US journalist Evan Gershkovich, accused of espionage, looks out from inside a glass defendants’ cage prior to a hearing in Yekaterinburg’s Sverdlovsk Regional Court on June 26, 2024.
Natalia Kolesnikova | Afp | Getty Images
American journalist Evan Gershkovich was sentenced to 16 years in a maximum security prison by a Russian court Friday after he was found guilty of espionage in a case that his employer, The Wall Street Journal, and condemned as a sham.
Gershkovich, 32, denied any wrongdoing in the case that went to trial last month in the city of Yekaterinburg over a year after he was arrested in the southern Russian city on espionage charges.
The Sverdlovsk Region Court’s press service told NBC News in a telephone interview that the state prosecutor had requested Gershkovich be sentenced to 18 years of imprisonment during closing arguments.
In a separate announcement, the court said Gershkovich had been found guilty of collecting secret information about the activities of a defense enterprise for the production and repair of military equipment on instructions from U.S. intelligence services.
“The Wall Street Journal” reporter Evan Gershkovich, who faces charges of espionage, stands inside an enclosure for defendants as he attends a court hearing in Yekaterinburg, Russia July 19, 2024, in this still image taken from a video.
Sverdlovsk Regional Court | Via Reuters
Sverdlovsk Region Court’s judge Andrei Mineyev remanded Gershkovich in custody until his sentence can be legally enforced. The journalist is also expected to cover the legal fees, amounting to just over $75.
His defense team has 15 days to appeal the sentence.
Russia has never published any no clear evidence supporting its claims against Gershkovich.
And Jay Conti, executive vice president and general counsel for Dow Jones, WSJ’s publisher, condemned the trial as a “sham” based on “bogus charges that are completely trumped up” in a recent interview with The Associated Press.
The U.S. government has also condemned the charges against Gershkovich and said he was wrongfully detained.

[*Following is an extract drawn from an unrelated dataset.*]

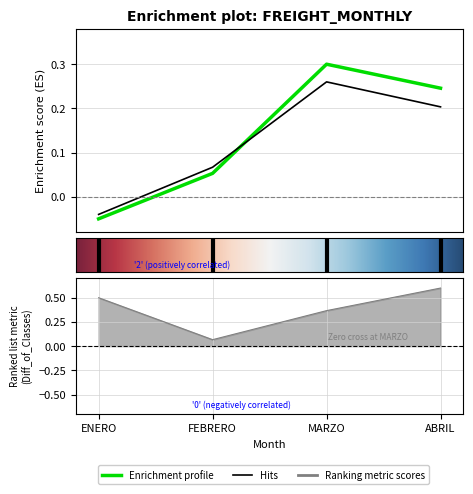

How many VALOR values are between 0 and 1?

3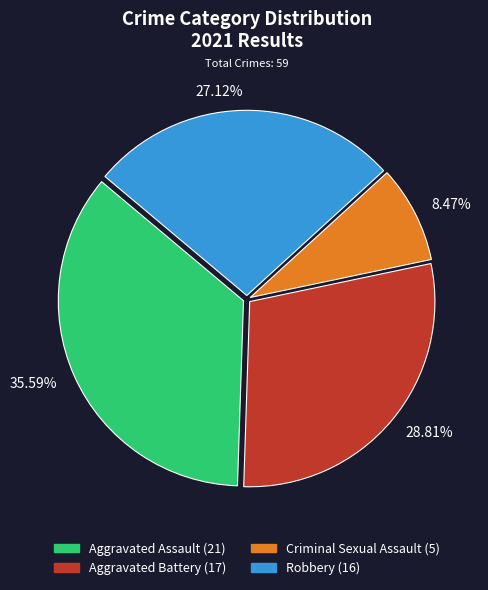

Which category has the biggest portion of the pie?

Aggravated Assault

President Joe Biden has repeatedly called on his Russian counterpart Vladimir Putin to release the journalist, who was arrested during a reporting trip. In the weeks after Gershkovich’s arrest, Attorney General Merrick Garland said at a news conference that the U.S. would do “everything in its power” to bring the journalist home.
Gershkovich’s detention also became a point of contention in the U.S. presidential race, with Republican presidential nominee Donald Trump claiming in May that he could get Putin to free Gershkovich if elected. His comments drew swift backlash from Biden’s campaign.
Prior to Friday’s conviction and sentencing, Russia had repeatedly extended Gershkovich’s detainment that has been condemned by journalists and government officials across the West, who see it as emblematic of the war Putin has waged against freedom of speech both in Russia and abroad.
Putin has signaled in the past that he believes a deal could be struck to free Gershkovich.
A possible exchange had been in the works that could have resulted in the releases of Gershkovich, former Marine Paul Whelan and Russian opposition leader Alexei Navalny, sources told NBC News in February.
The swap was not thought to be imminent when Navalny’s death in an Arctic penal colony was announced that month, five sources told NBC News.
Wall Street Journal reporter Evan Gershkovich stands listening to the verdict in a glass cage of a courtroom inside the building of “Palace of justice,” in Yekaterinburg, Russia, on Friday, July 19, 2024.
Dmitri Lovetsky | AP
At previous court appearances in both Moscow and Yekaterinburg, Gershkovich has often smiled and appeared in good spirits. But his detention has weighed on his family.
“It has been hard,” his father, Mikhail Gershkovich, told NBC News in March to mark the anniversary of his arrest. “He spent all four seasons there. He spent his birthday and all the holidays. We want him home as soon as possible.”
His parents left what was then the Soviet Union for the U.S. during the Cold War. Gershkovich and his older sister grew up speaking Russian at home, and the family calls him “Vanya,” the diminutive for his Russian name, Ivan.
His interest in Russia motivated his decision to move there in 2017 to work as a journalist.
But everything changed when Russia invaded Ukraine in February 2022, the family said. Like many other foreign reporters wary of Russia’s tightening grip on press freedom, Gershkovich moved abroad, albeit regularly returning for reporting trips.